During the last week or so, a series of events have occurred that confirm that government and central-bank intervention will continue to fuel equities, commodities and precious metals to the upside while currencies lose purchasing power.
Democrats and Republicans failed to agree on meaningful measures to cut the mounting fiscal deficit. Shortly after, they agreed to maintain the Bush tax cuts for two more years and extend unemployment benefits.
These two measures combined are calculated to raise the fiscal deficit to approximately $900 billion in the next two years. That would leave the fiscal deficit at 13.6 percent of GDP. The current debt ceiling of $14.3 trillion will surely have to be raised.
How will the U.S. Congress be able to finance these enormous deficits? Interest rates in the bond market are already moving higher.
Enter the Fed. Last week, Ben Bernanke was interviewed on "60 Minutes," where he stated that further monetary stimulus is possible. He expressed his concerns regarding unemployment and that cutting fiscal deficits could hurt the recovery.
Bernanke is hinting that he will keep monetizing U.S. Treasuries to maintain the fiscal stimulus designed to bolster economic growth and combat unemployment.
Bernanke has no choice but to keep monetizing debt and devaluing the dollar since there is no political will in Congress to cut spending.
This will accelerate over time, since the United States has $111 trillion in unfunded obligations, which amount to a liability of $1 million per citizen. How else are they going to fund this other than printing money? They can’t.
On the other hand, in Europe, officials are discussing its own “money printing” scheme in order to bail out all the PIIGS through the use of the European Central Bank.
How does all this bode for the markets?
I believe the upside will continue for stocks, precious metals and commodities. The monetary fuel will keep being supplied by the Fed and the European Central bank.

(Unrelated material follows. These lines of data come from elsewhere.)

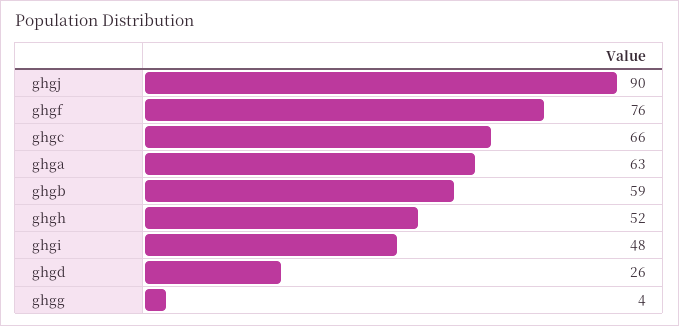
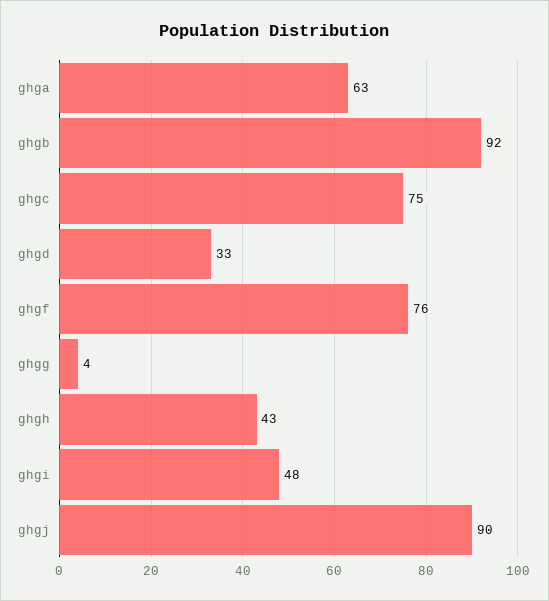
ghgc: 66 -> 75
ghgb: 59 -> 92
ghgh: 52 -> 43
ghgd: 26 -> 33

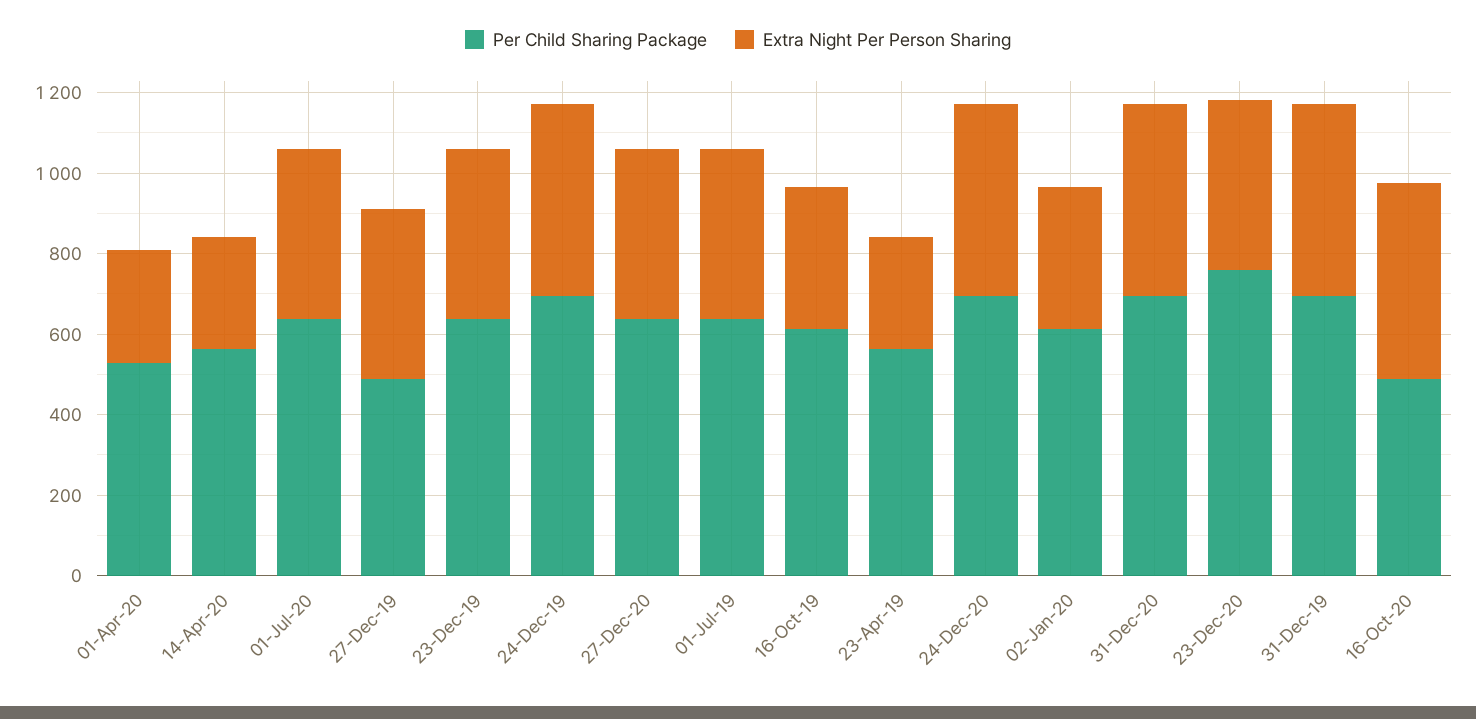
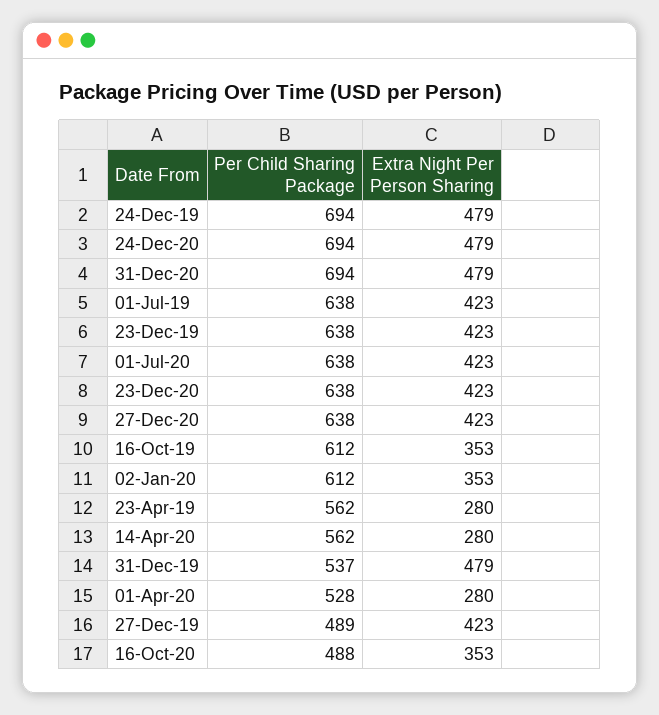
Per Child Sharing Package, 23-Dec-20: 750 -> 638
Per Child Sharing Package, 31-Dec-19: 700 -> 537
Extra Night Per Person Sharing, 16-Oct-20: 500 -> 353

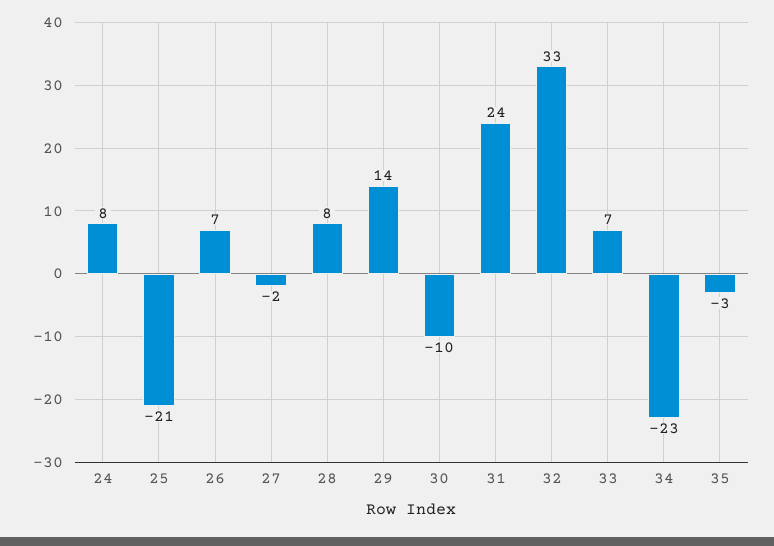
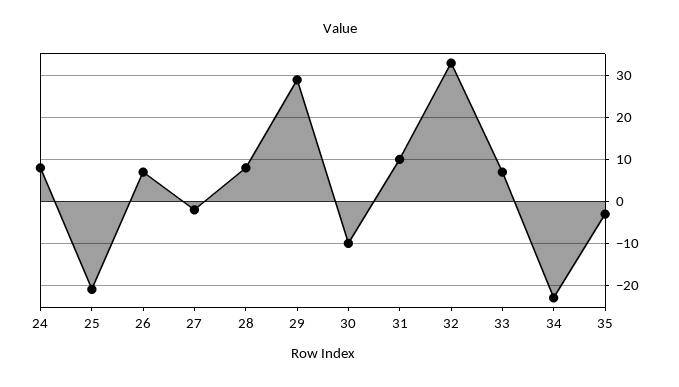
29: 14 -> 30
31: 24 -> 10

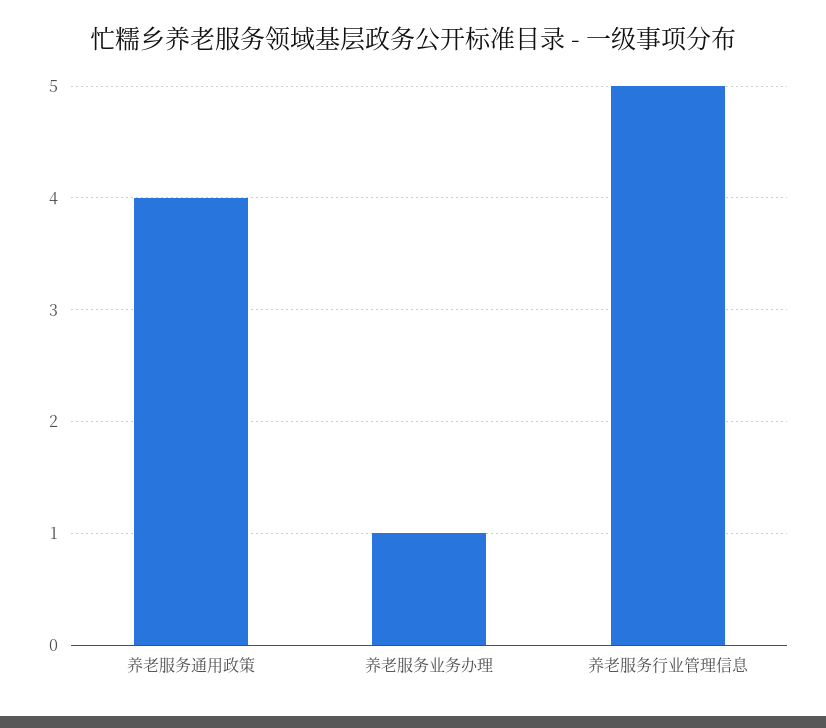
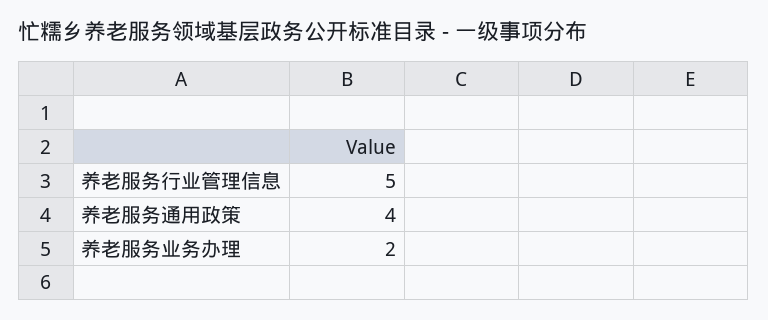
养老服务业务办理: 1 -> 2

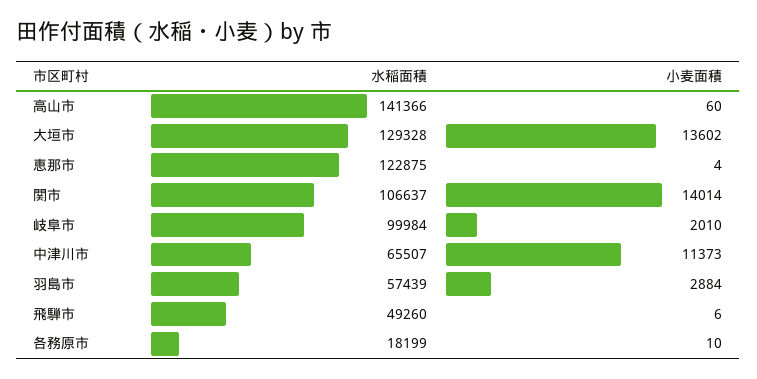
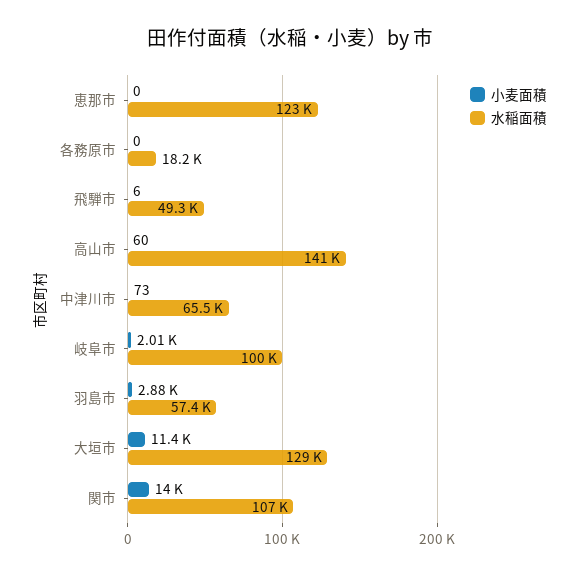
小麦面積, 大垣市: 13602 -> 11400
小麦面積, 恵那市: 4 -> 0
小麦面積, 中津川市: 11373 -> 73
小麦面積, 各務原市: 10 -> 0

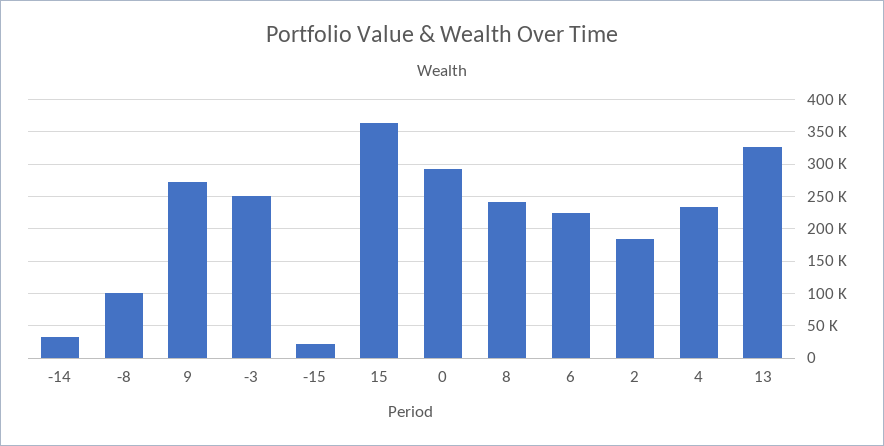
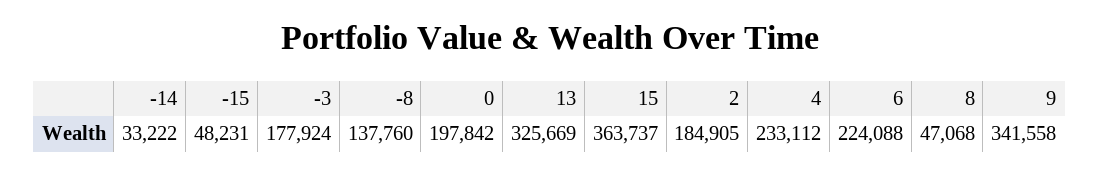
-8: 100000 -> 137760
9: 270000 -> 341558
-3: 250000 -> 177924
-15: 20000 -> 48231
0: 290000 -> 197842
8: 240000 -> 47068

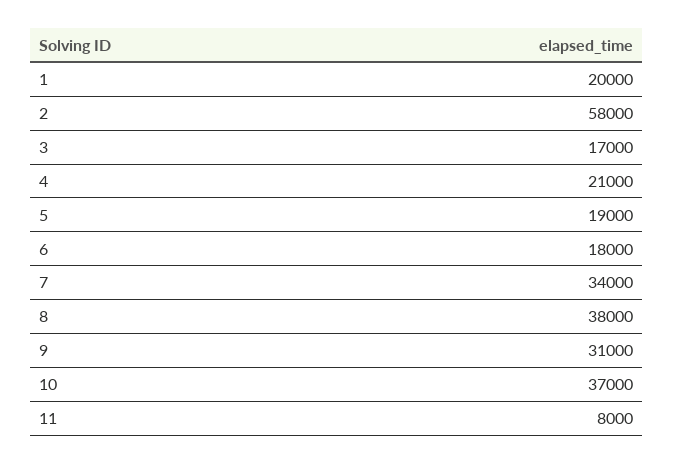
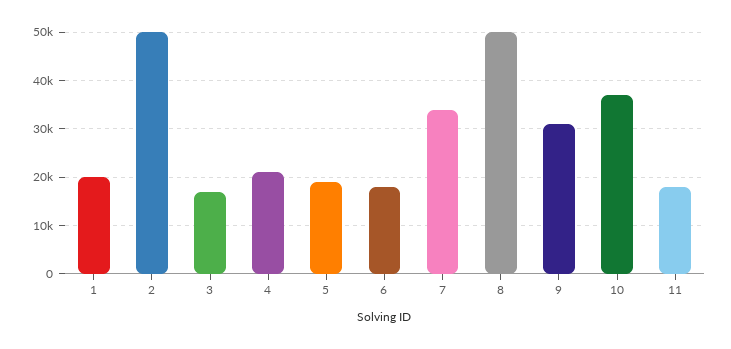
2: 58000 -> 50000
8: 38000 -> 50000
11: 8000 -> 18000

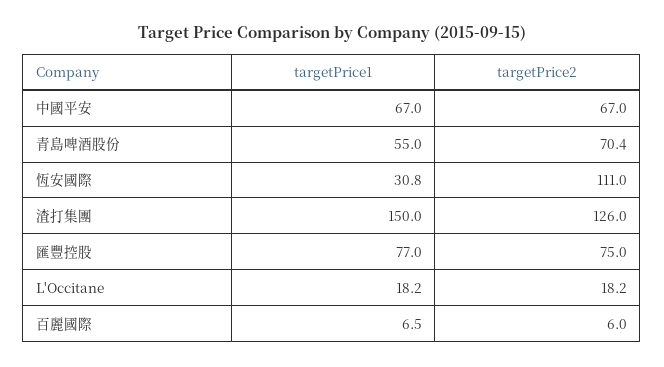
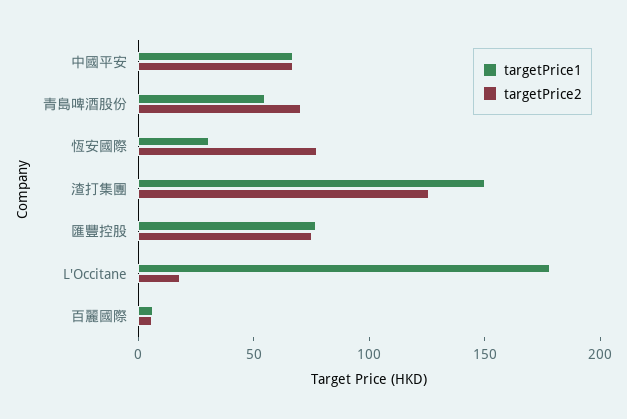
targetPrice2, 恆安國際: 111 -> 80
targetPrice1, L'Occitane: 18.2 -> 180

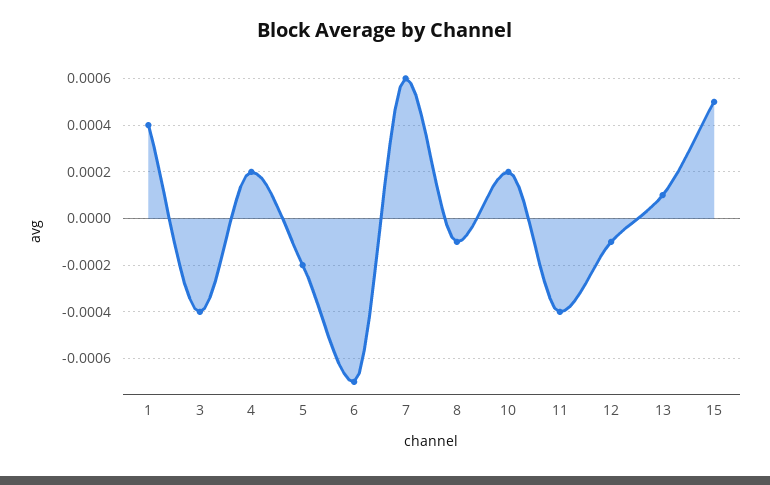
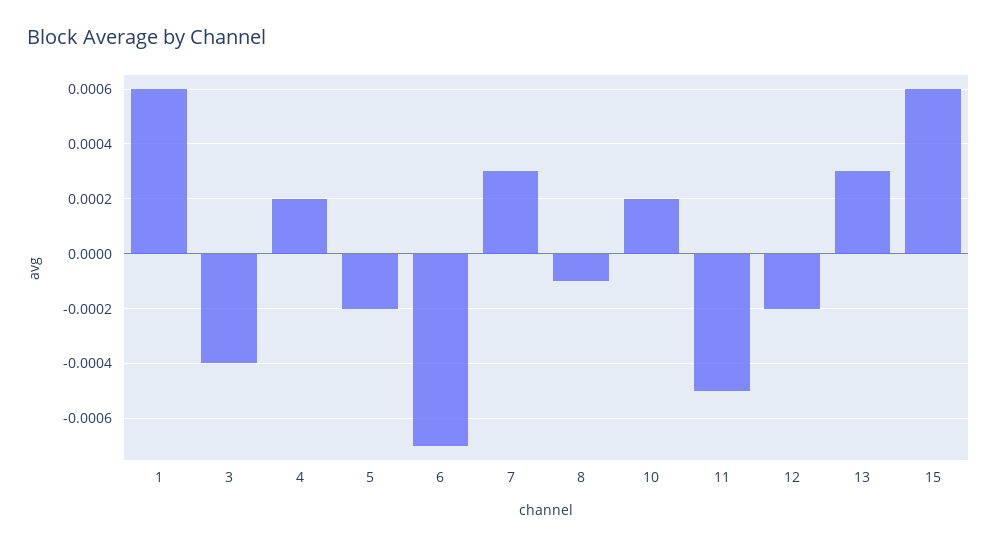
1: 0.0004 -> 0.0006
7: 0.0006 -> 0.0003
11: -0.0004 -> -0.0005
12: -0.0001 -> -0.0002
13: 0.0001 -> 0.0003
15: 0.0005 -> 0.0006

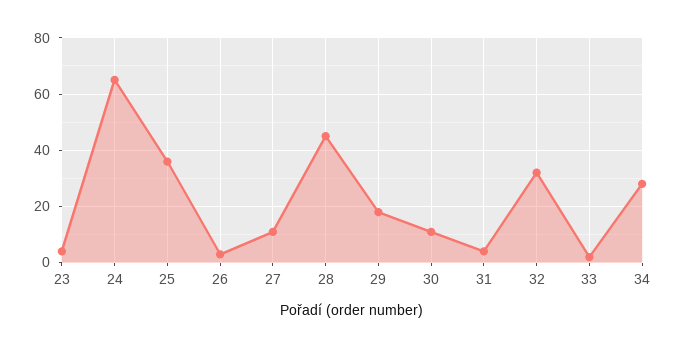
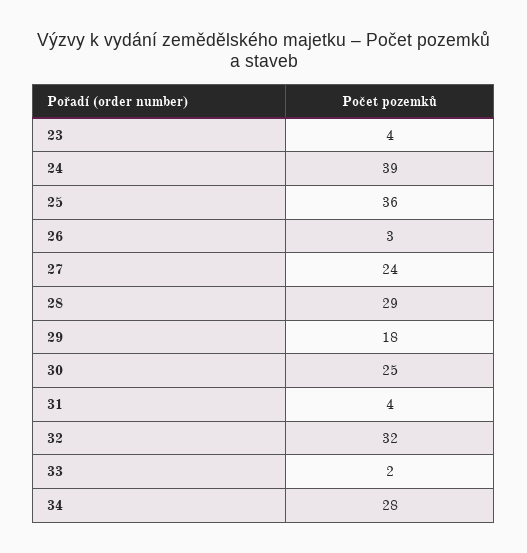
24: 65 -> 39
27: 10 -> 24
28: 45 -> 29
30: 10 -> 25

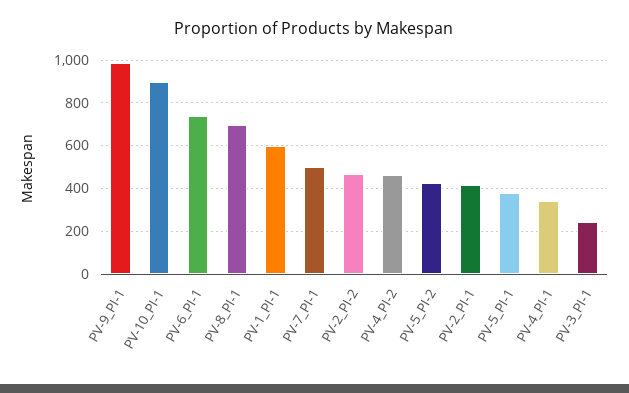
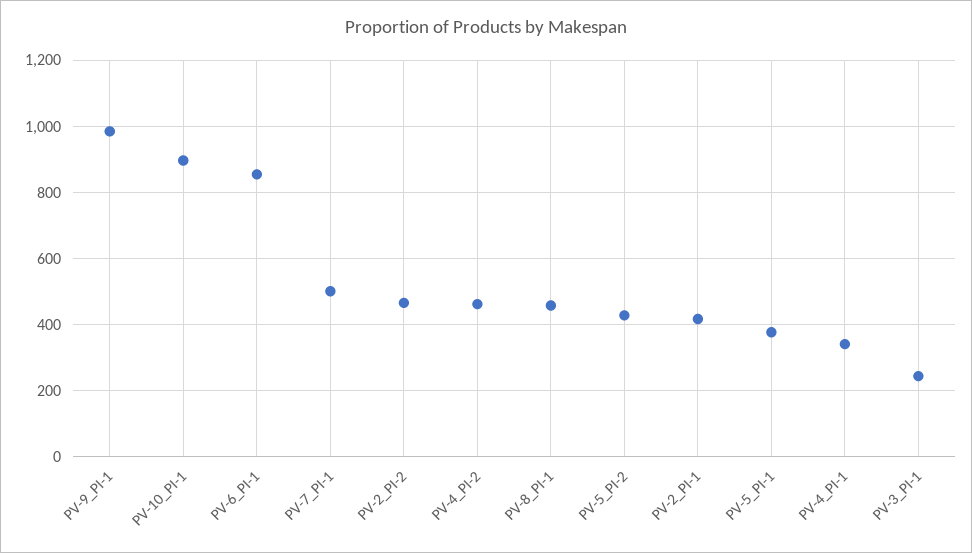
PV-6_PI-1: 750 -> 860
PV-8_PI-1: 700 -> 460
PV-1_PI-1: 600 -> none

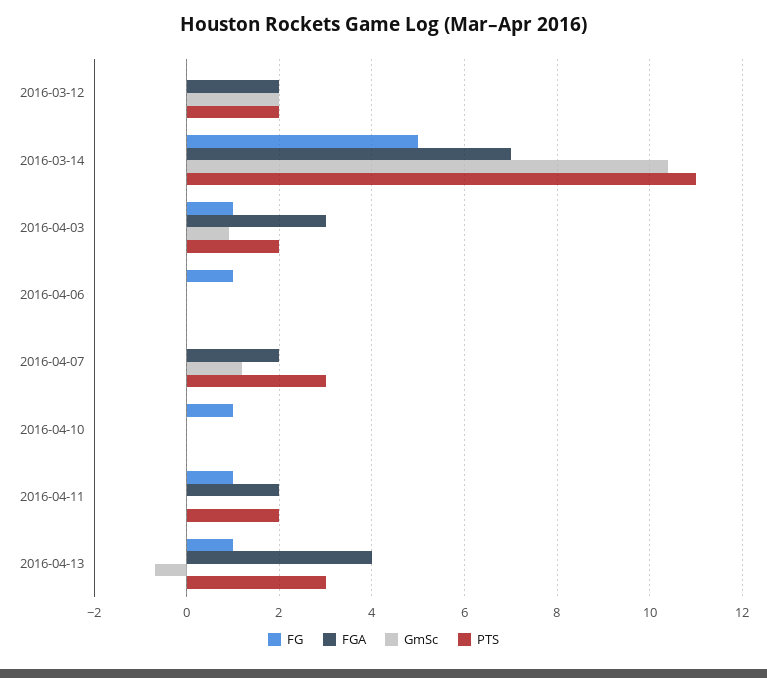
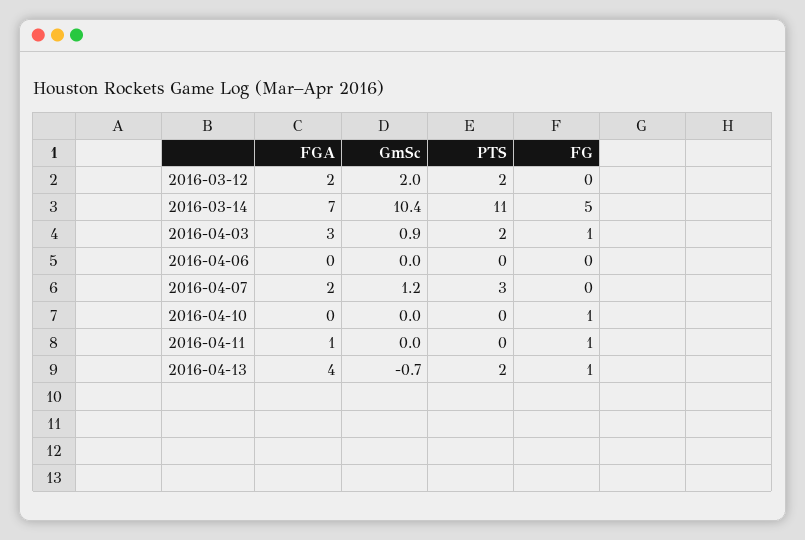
FG, 2016-04-06: 1 -> 0
FGA, 2016-04-11: 2 -> 1
PTS, 2016-04-11: 2 -> 0
PTS, 2016-04-13: 3 -> 2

Currencies, in general, will keep losing purchasing power against nonprintable assets. Also, retail investors have been pulling money out of equity mutual funds for 31 consecutive weeks and parking their money in bonds.
As the interest rates move up, causing bonds to fall, these investors will have to go back to equities. This, coupled with the constant money printing, suggest that a very strong bull run is yet to come.